• _ЗАДАНИЯ К УПРАЖНЕНИЮ_
(a) Перепишите часть рассказа об отце Серафиме, начиная со слов «И это всегда» и заканчивая словами «это время происходило.», изменив «Петербурге» на «столице».
(b) Пожалуйста, изложите короче абзац рассказа об отце Серафиме, начинающийся словами «— Блаженны мы, что имеем такого царя!», сохранив его основные факты.
(c) Продолжите рассказ об отце Серафиме, начав сразу после его последней фразы.

• _ПРЕДЛОЖЕННЫЙ ОТРЫВОК_
Когда же, устрашенный его рассказом, я спросить хотел о государе: что будет тогда с ним? — то он, не дав мне и выговорить, отвечал мне на мысль мою:
— А ты уж, батюшка, не о нем пекись — его Господь сохранит: он велик пред Богом, он — в душе христианин.
И это всегда почти любимые выражения его о государе, которые он и в прочих беседах своих со мною о нем говаривал, приводя к тому и доказательство. И это я сам лично слышал из уст его и готов сказать во всеуслышание не только России, но и целому миру, повторяя с отцом Серафимом:
— Блаженны мы, что имеем такого царя! Кстати, не могу умолчать и о том, что, по словам келейника его, Павла, батюшка отец Серафим в день самого бунта 14 декабря 1825 года, поутру, в этот день, спокойно перекладывая дрова возле своей келлии, вдруг стал бегать, восклицая:
— Драка! Драка!
И на вопрос отца Павла:
— О чем это ты, батюшка, кричишь так? — ответствовал:
— В Петербурге бунт противу государя! — и стал подробно объяснять, что там в это время происходило.
Когда же, через несколько после того дней, взошел на престол ныне благополучно царствующий государь император, Николай Павлович, то батюшка отец Серафим, еще до получения о том известий, говорил:
— Ну вот, это так! Слава Богу, слава Богу! Царя богоизбранного даровал Господь земле Русской. Сам Господь избрал и помазал его на царство!
И тому же келейнику своему, Павлу, в радости духа неоднократно говаривал он, ублажая мудрость и попечительность о благе августейшего дома государыни императрицы, Марии Федоровны, и прибавлял:
— Я всегда молюсь, чтобы Господь продлил жизни его для счастия России.

• _ФРАГМЕНТ ДАННЫХ_
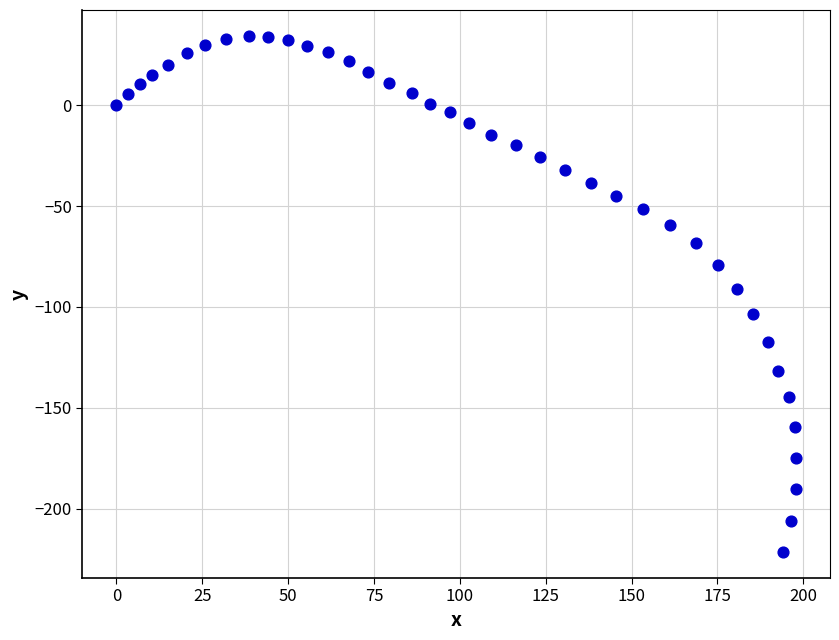

What is the range of X values (max minus min)?

197.9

• _ОТВЕТЫ ПО ПОРЯДКУ_
(a)
И это всегда почти любимые выражения его о государе, которые он и в прочих беседах своих со мною о нем говаривал, приводя к тому и доказательство. И это я сам лично слышал из уст его и готов сказать во всеуслышание не только России, но и целому миру, повторяя с отцом Серафимом:
— Блаженны мы, что имеем такого царя! Кстати, не могу умолчать и о том, что, по словам келейника его, Павла, батюшка отец Серафим в день самого бунта 14 декабря 1825 года, поутру, в этот день, спокойно перекладывая дрова возле своей келлии, вдруг стал бегать, восклицая:
— Драка! Драка!
И на вопрос отца Павла:
— О чем это ты, батюшка, кричишь так? — ответствовал:
— В столице бунт противу государя! — и стал подробно объяснять, что там в это время происходило.

(b) Абзац открывается возгласом: «Блаженны мы, что имеем такого царя!» Со слов келейника Павла, утром 14 декабря 1825 года, в день бунта, отец Серафим спокойно перекладывал дрова возле своей келлии, но вдруг стал бегать с восклицаниями.

(c)
До сих пор — рассказ отца Павла, келейника, который и подтвердить все это не откажется. Далее же помещать буду мои собственные сведения о батюшке отце Серафиме.
V
Однажды я был в великой скорби, помышляя, что будет далее с нашею Православною Церковью, если современное нам зло будет еще более и более размножаться и, будучи убежден, что Церковь наша в крайнем бедствии, как от приумножающегося разврата по плоти, так равно, если только немногим более, от нечестия по душе чрез рассеиваемые повсюду новейшими лжемудрователями безбожные толки, я весьма желал знать, что мне скажет о том батюшка отец Серафим.
Распространившись подробно беседою о святом пророке Илии, как я выше упомянул, он сказал мне между прочим:
— Илия Фесвитянин, жалуясь Господу на Израиль, будто весь он преклонил колено Ваалу, говорил в молитве, что уж только один он, Илия, остался верен Господу, но уже и его душу ищут изъятии… Так что же, батюшка, отвечал ему на это Господь? Седмь тысящ мужей оставих во Израили, иже не преклониша колен Ваалу… Так, если во Израильском царстве, отпавшем от Иудейского, верного Богу, царства и пришедшем в совершенное развращение, оставалось еще седмь тысящ мужей, верных Господу, то что скажем о России? Мню я, что по Израильском царстве было тогда не более трех миллионов людей. А у нас, батюшка, в России сколько теперь?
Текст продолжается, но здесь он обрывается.